Israel Should Rethink Aid to Mengistu
THERE is now strong evidence that Israel has become a major military ally of President Mengistu Haile Mariam's brutal Marxist dictatorship in Ethiopia. To date, it has supplied Ethiopia with cluster and white phosphorus bombs, several types of machine guns, and other types of lethal weapons. More importantly, Israeli advisers have almost totally replaced those from the Soviet Union as trainers and politico-military strategists.
Israel has given two official reasons for supporting Ethiopia at this time: Ethiopia's consent to the emigration of Falasha (Ethiopian Jews) to Israel, and apprehension that an independent Eritrea will be allied to its Arab enemies.
Israel, of course, wants to guarantee the first and to prevent the second.

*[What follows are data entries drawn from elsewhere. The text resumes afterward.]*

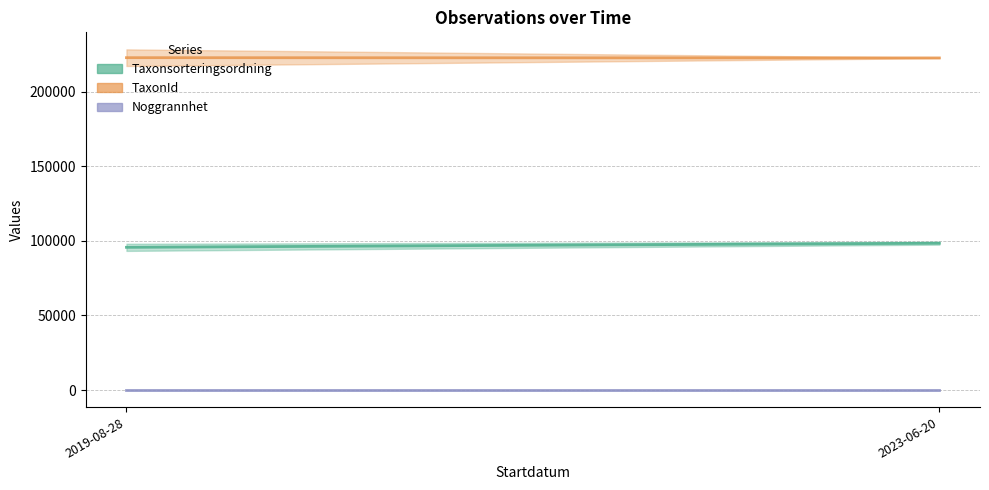

What are all the series names shown in the legend?

Taxonsorteringsordning, TaxonId, Noggrannhet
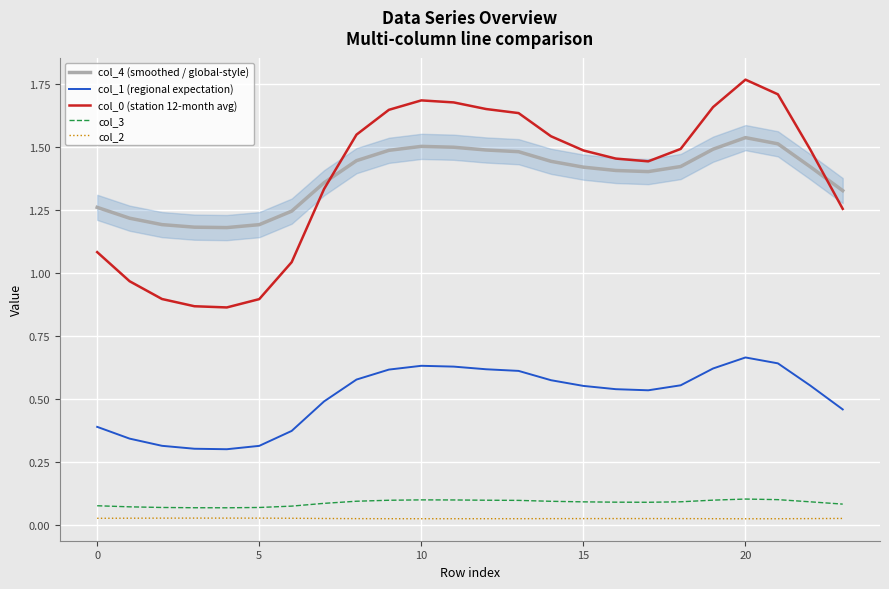

True or false: col_1 (regional expectation) and col_2 intersect in this chart.

False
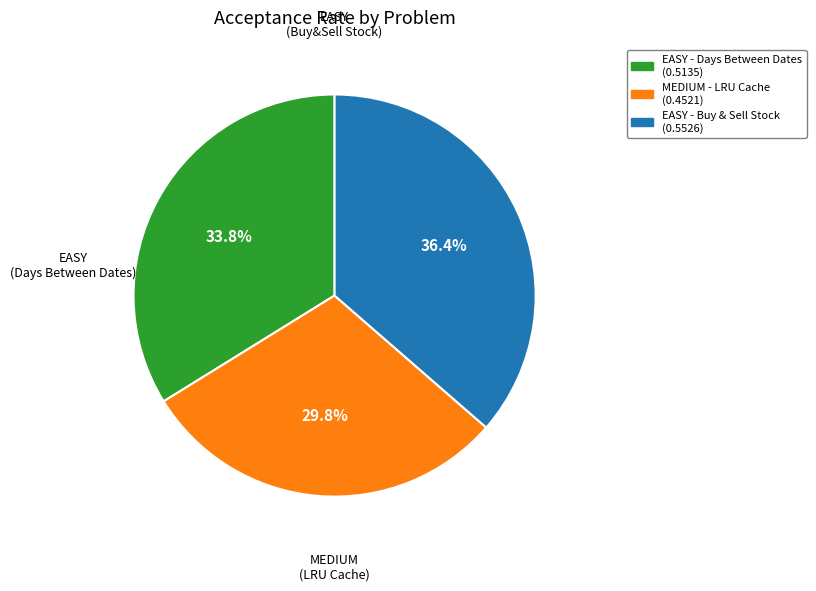

How many segments does this pie chart have?

3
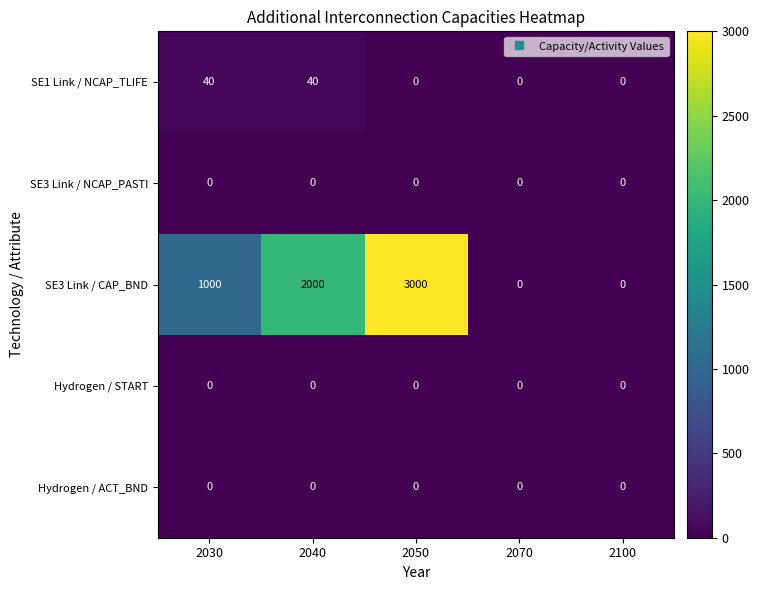

Reading right to left, extract all data points from this chart.

SE1 Link / NCAP_TLIFE: 0	0	0	40	40
SE3 Link / NCAP_PASTI: 0	0	0	0	0
SE3 Link / CAP_BND: 0	0	3000	2000	1000
Hydrogen / START: 0	0	0	0	0
Hydrogen / ACT_BND: 0	0	0	0	0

The end, if not the means of the first, has its merits; the second concern is baseless and unwarranted.
The Eritrean liberation struggle has not, since the establishment of a military government in Ethiopia 15 years ago, received military assistance from any Arab state. On the other hand, President Mengistu's self-proclaimed Marxist regime has entered into several open and secret military alliances with Arab countries directed against the liberation struggle in Eritrea.
The government of Ethiopia benefited from financial and military assistance from Libya to conduct its infamous Red Star Campaign (1982); acquired arms, pilots, and tank crews from South Yemen, which also served as a transit for Soviet military supplies to Ethiopia (1977-84); and received logistic support from Nimeiri's Sudan (1980-82).
In return, Ethiopia had to condemn Zionism and Israel in all treaties and agreements with these countries. Most recently, Mengistu paid a state visit to Syria where he was awarded that country's highest decoration.
Ethiopia also had - and presumably continues to have - a close working relationship with the Palestine Liberation Organization (PLO), the Democratic Front for the Liberation of Palestine (DFLP) and George Habash's Popular Front for the Liberation of Palestine (PFLP). In fact, close observation shows that Ethiopia has had many more Arab friends than Eritrea.
None of the Eritrean liberation fronts have ever expressed a desire ``to turn the Red Sea into an Arab lake.'' Eritreans are fighting for one cause - self-determination - and their attitudes and policies toward other countries or parties have always been molded by the attitudes of such countries toward their cause. The official documents of the Eritrean People's Liberation Front (EPLF) make it clear that an independent Eritrea wishes to live in harmony with all its neighbors on the basis of equality and mutual respect. Surely, this can never be construed as a threat to the strategic interests - let alone existence - of Israel.
Eritreans are not Arabs. There are as many Christians, mainly Coptic Orthodox, in their country as Muslims. Ethiopia, too, has a population which is almost equally divided between Christians and Muslims. In fact, Ethiopia has the third largest Muslim population in Africa after Nigeria and Egypt.
Yet this has not been construed as a threat to Israel, since Ethiopia continues to be viewed as that proverbial ``Christian island in a sea of Islam.''
Israel feels more secure with Ethiopia than with Eritrea only because Ethiopia has always considered Arabs and Muslims as historic enemies while Eritreans have lived - and expect to live - in peace with all their neighbors. After 30 years of war, Eritreans have no desire to involve themselves in other people's conflicts. That, too, is a stated objective of the EPFL.
Israel's officials openly state they are against Eritrean independence only because it will be against their country's national interest. But Israel's apprehension is unfounded. Its interests weren't threatened by the loss of the Dahlak Islands, where it had bases in Emperor Haile Selassie's time, to the Soviet Union, an Arab ally, after the Ethiopian revolution. A small country like Eritrea, even if it allies with Arab states, won't change the balance of forces in the region.
Finally, the moral norms by which Israel judges the policies of other states and organizations are at stake. The essence of the Arab-Israeli conflict is, according to Israel and its allies, has been Arab refusal to recognize Israel's right to exist as an independent state. The Arabs, of course, have seen Israel's existence as against ``Arab national interests.'' So how can Israel, without being accused of holding a double standard, employ its enemies' logic against Eritrea?
Supporters of Israel reproached Nelson Mandela, during his recent tour of the US, for the African National Congress's association with Cuba and Castro, Libya and Qaddafi, and the PLO and Yasser Arafat. Are Ethiopia and Mengistu Haile Mariam any worthier of association and assistance, given their genocidal war against the Eritrean people?